Friday, November 18, 2016

Keeping Family When You Don't Keep Christmas

An interesting article from http://www.ucg.org/ about family estrangement. This follows this post about Thanksgiving. This follows this post about movies. This follows this post about music.  For a free magazine subscription or to get the books recommended for free click HERE! or call 1-888-886- 8632.

MP3 Audio (5.14 MB)
What do you do when your relationship with God seems to collide with your relationship with your family? Tell your family you’re giving up Christmas, and you’ll find out rather quickly.
Four years ago this Thanksgiving, I decided to stop keeping Christmas. I’d bought airline tickets months before to go home for the holidays, so I went. As best as I could, I tried not to acknowledge Christmas while still honoring everyone around me who was celebrating it. No one knew how to act, including me. It was awkward for all of us. When I was told that I didn’t have to come home for Christmas the following year, it was both a relief and a punch in the gut.
Why does it sometimes feel wrong to say no to Christmas, even though you know you should? For many people, Christmas traditions are wrapped up in family. It’s often the family’s largest and most-anticipated gathering. Let’s be honest—saying no to Christmas feels like saying no to family, right? All of the intellectual knowledge about the true origins of Christmas doesn’t keep your heart from breaking when someone asks, “Don’t you want to be with your family?”

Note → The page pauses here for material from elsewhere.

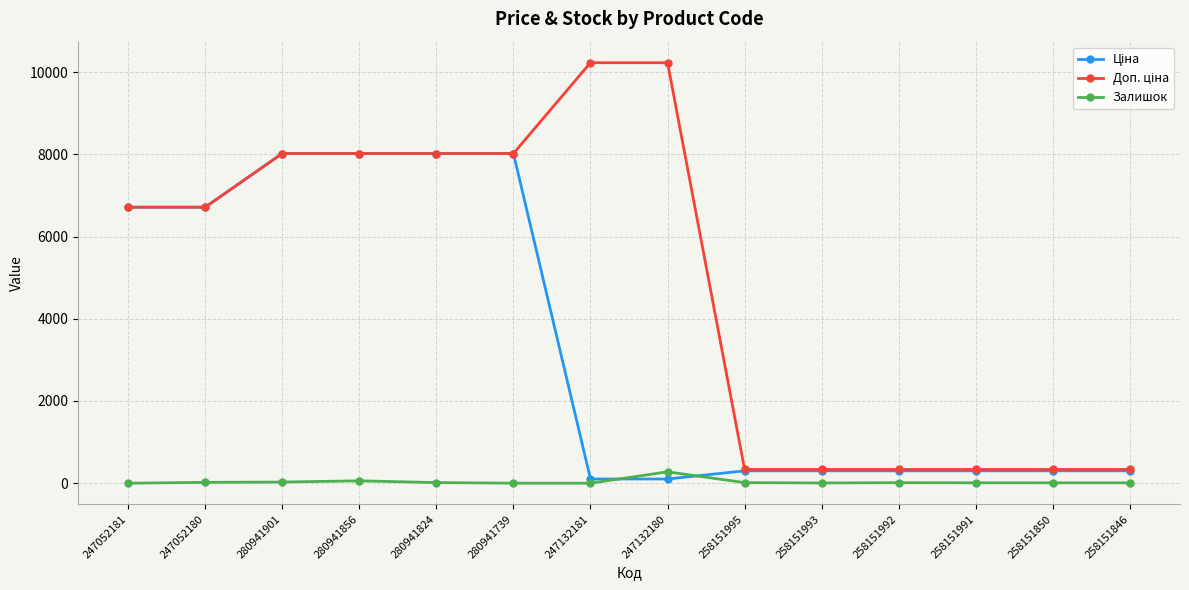

True or false: Залишок has more than 1 points higher than both neighbors.

True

Learn more about the Feast days, and you’ll see how very much family is on God’s mind.
I couldn’t put it into words at the time, but the root of my struggle was, “How do I maintain relationship with my family and be true to my beliefs?” It is possible, and it doesn’t involve Christmas.
There are two points to consider. One, family relationships are about more than just a single day. And two, God has a bigger plan for family than you may realize.

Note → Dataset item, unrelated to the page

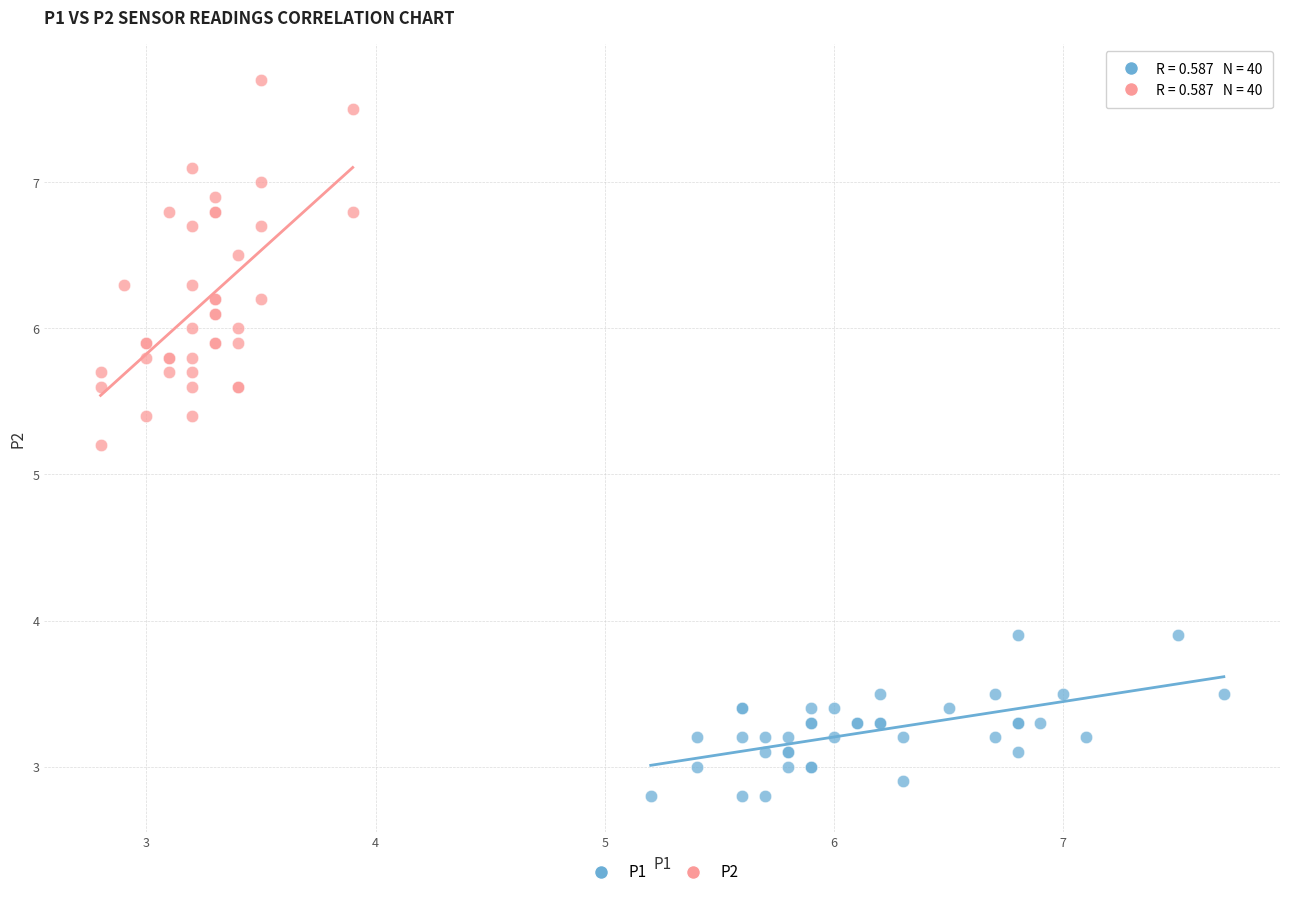

Which series has the largest Y range (max minus min)?

P2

How do you build a relationship with your family outside of trees, tinsel, and presents? Some people join their extended family for lunch or dinner and leave before gifts and other Christmas traditions, and that works well for them. I live many hours away from my family, so dropping in for dinner is not really practical. Since long-distance visits are usually for a few days at a time, I don’t spend Christmas with my family. It’s more respectful to them, so that they can observe the practices they enjoy without awkwardness, and I’m not caught in the middle of practices that I don’t want to keep. Instead, I spend that time with my Church family, because, frankly, it can be very lonely to un-keep Christmas all by yourself.
Throughout the year, I make a point to spend time with my family at other opportunities that are meaningful to all of us: Thanksgiving, birthdays, a summer family gathering, and other special events such as graduations and weddings. I make an effort to see them more often than before so they don’t feel I’m pulling away from them. It’s Christmas I’ve rejected, not them. You can keep the commandment to honor your parents and not keep their desire for Christmas.
You should be able to answer why you are choosing not to keep Christmas. My answer is, “God has spelled out His holidays in the Bible and how to keep them, so now I keep those instead.”
God’s holidays, His holy festivals as described in Leviticus 23, illustrate the greatest story ever told—a story that features Jesus in the starring role. But His birth is only a small part of that story. Christmas misses most of the action and the dramatic conclusion. God has created special opportunities for you and your family to celebrate together throughout the year and remember the incredible story He is telling.
Learn more about the Feast days, and you’ll see how very much family is on God’s mind. God is all about family, and His days reveal more about the plan of salvation for all mankind than Christmas traditions ever could. Man’s holidays are a poor substitute for what God has in mind for you and your family: to be part of His family, together.
The first year is the hardest, but you’ll find a groove that works. You are not alone. While your journey is uniquely yours, there are many people who walk with you, all sorting out how to keep family without keeping Christmas.